HTML to PDF converter for Java and .NET

HOME   FEATURES   PRODUCTS   DOWNLOADS   BUY NOW!   SUPPORT
<< back

See also: PD4ML v4 - How to configure PDF fonts

PDF and True Type fonts

As a rule PDF viewers include a set of built-in Type1 fonts like Times, Helvetica, Courier. It is guaranteeed, that PDFs with the fonts are shown correctly on any platform. Despite the fact, the fonts include most of UNICODE glyphs, PD4ML only addresses Latin subset of the fonts (ISO-8859-1). There are some technical issues behind the restriction.

The built-in Type1 fonts are the only fonts, you can use with PD4ML Std.

PD4ML Pro and derived licenses allow you to use all UNICODE space of custom TTF/OTF fonts in PDFs (if the fonts are not buggy and are compatible with Java runtime environment).

In order to do that, PD4ML requires you to configure and to use TTF embedding feature (http://old.pd4ml.com/reference.htm#7.1)

The way TTF embedding is implemented by PD4ML may look overcomplicated at first glance. On practice it is not so; also there are reasons why TTF usage is not as transparent as in regular Java applications.

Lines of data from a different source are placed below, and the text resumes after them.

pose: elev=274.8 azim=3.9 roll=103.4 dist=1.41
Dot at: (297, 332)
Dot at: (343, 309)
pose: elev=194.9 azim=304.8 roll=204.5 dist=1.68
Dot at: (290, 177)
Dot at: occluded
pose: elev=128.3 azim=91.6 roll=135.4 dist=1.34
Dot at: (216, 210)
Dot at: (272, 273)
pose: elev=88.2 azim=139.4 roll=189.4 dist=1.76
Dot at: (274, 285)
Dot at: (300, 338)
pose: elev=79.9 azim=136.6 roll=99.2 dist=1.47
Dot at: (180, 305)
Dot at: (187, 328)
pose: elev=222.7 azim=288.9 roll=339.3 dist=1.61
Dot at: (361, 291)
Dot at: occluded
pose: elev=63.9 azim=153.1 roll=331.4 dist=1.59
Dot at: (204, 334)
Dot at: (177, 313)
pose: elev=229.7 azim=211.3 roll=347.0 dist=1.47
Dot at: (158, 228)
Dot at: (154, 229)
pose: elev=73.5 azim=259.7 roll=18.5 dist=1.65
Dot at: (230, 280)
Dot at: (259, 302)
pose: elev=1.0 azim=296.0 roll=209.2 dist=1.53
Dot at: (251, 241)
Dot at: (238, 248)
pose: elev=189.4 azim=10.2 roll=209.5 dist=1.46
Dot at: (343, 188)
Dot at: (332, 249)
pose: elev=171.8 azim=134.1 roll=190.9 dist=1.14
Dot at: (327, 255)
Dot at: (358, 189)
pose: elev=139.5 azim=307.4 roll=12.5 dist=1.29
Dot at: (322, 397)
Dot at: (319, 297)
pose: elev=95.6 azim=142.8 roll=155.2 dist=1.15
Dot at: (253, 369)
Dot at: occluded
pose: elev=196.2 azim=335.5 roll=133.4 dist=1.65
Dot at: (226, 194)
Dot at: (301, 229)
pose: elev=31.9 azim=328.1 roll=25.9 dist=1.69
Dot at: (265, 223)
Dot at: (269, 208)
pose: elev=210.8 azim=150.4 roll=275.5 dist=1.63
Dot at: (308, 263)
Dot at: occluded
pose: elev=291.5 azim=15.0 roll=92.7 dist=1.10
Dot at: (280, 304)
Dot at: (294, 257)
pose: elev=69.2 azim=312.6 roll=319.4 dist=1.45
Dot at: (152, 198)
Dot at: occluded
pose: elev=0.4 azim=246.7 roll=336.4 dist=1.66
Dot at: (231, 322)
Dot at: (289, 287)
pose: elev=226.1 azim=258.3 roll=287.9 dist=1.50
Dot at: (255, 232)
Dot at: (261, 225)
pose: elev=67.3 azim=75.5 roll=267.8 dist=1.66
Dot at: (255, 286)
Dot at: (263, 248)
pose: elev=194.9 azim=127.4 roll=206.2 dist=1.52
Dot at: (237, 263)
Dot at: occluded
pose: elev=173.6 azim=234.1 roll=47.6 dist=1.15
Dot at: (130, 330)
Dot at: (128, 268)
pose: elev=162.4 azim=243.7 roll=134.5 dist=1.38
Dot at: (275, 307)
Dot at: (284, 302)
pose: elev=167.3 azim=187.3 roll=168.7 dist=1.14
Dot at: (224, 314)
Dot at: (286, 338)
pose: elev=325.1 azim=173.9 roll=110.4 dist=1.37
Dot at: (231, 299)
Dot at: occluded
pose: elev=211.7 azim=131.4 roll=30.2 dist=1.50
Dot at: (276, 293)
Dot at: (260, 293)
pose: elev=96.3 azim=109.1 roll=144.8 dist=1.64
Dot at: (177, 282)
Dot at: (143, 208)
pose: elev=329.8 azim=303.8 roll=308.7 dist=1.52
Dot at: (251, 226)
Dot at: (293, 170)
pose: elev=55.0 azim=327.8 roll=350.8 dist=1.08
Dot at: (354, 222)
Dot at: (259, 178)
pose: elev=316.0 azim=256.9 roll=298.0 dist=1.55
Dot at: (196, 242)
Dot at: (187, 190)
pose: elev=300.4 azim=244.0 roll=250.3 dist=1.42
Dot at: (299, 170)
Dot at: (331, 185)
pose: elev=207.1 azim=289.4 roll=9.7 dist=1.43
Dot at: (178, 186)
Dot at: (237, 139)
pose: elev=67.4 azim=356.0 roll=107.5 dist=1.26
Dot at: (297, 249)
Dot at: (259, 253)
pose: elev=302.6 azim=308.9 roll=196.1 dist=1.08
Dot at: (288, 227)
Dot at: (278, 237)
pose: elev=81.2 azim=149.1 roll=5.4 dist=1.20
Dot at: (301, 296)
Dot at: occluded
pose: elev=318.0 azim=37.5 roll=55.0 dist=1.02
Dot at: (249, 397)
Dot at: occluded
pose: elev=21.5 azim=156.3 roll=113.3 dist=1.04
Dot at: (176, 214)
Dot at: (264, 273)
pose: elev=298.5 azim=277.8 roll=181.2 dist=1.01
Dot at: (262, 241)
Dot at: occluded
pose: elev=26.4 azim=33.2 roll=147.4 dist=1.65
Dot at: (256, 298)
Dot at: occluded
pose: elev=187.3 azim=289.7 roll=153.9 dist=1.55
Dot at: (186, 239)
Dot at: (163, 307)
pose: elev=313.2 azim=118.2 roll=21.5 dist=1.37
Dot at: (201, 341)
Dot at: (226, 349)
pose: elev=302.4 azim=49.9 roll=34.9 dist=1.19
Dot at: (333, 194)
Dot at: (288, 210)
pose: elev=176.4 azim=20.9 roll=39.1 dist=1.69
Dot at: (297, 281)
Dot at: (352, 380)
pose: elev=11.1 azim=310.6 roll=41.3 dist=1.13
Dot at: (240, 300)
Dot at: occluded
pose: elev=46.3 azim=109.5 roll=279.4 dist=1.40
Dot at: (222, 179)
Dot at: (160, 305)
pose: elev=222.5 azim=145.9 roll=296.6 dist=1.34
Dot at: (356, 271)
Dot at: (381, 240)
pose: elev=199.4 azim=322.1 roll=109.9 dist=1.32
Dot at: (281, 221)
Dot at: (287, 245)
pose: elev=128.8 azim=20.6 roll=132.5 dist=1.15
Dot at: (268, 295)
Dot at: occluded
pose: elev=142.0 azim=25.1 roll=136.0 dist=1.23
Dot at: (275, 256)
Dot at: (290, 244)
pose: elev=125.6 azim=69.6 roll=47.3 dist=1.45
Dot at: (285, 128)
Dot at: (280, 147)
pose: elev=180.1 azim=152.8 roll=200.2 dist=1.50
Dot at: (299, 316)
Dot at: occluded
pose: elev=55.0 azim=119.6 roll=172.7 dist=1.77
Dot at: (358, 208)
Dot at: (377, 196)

In Java you may easily instantiate Font object for any font face name and to use it for text output. But for PDF generation PD4ML needs an access not only to java.awt.Font objects, but to the corresponding physical .ttf files (to parse them and to extract a subset of used glyphs). Unfortunately Java does not offer a way to locate TTF file for a particular java.awt.Font object.

For that reason we introduced the font face -> font file mapping appraoch (with pd4fonts.properties).

The needed actions are straightforward:

  1. create fonts/ directory (i.e /path/to/my/fonts/) and copy needed TTFs into it.
  2. run pd4font.properties generation command
    java -jar pd4ml.jar -configure.fonts /path/to/my/fonts/
    (as a result it should produce /path/to/my/fonts/pd4font.properties)
  3. reference /path/to/my/fonts/ directory from your Java/JSP/... code.


If you want to avoid binding to a local directory, you may pack the fonts/ directory into a JAR, place it to classpath and access them via classloader.

http://old.pd4ml.com/examples.zip (~2MB) contains chinese_ttf sample, which illustrates how to do that.

 

pd4fonts.properties supports a special entry ttf.fonts.dir, which makes possible to store pd4fonts.properties separately from the font files. For example in a case you have no permission to write anything to the system font directory:

ttf.fonts.dir=c:/windows/fonts

You do not need to add the entry manually. You may add second -configure.fonts parameter with a desired pd4fonts.properties location.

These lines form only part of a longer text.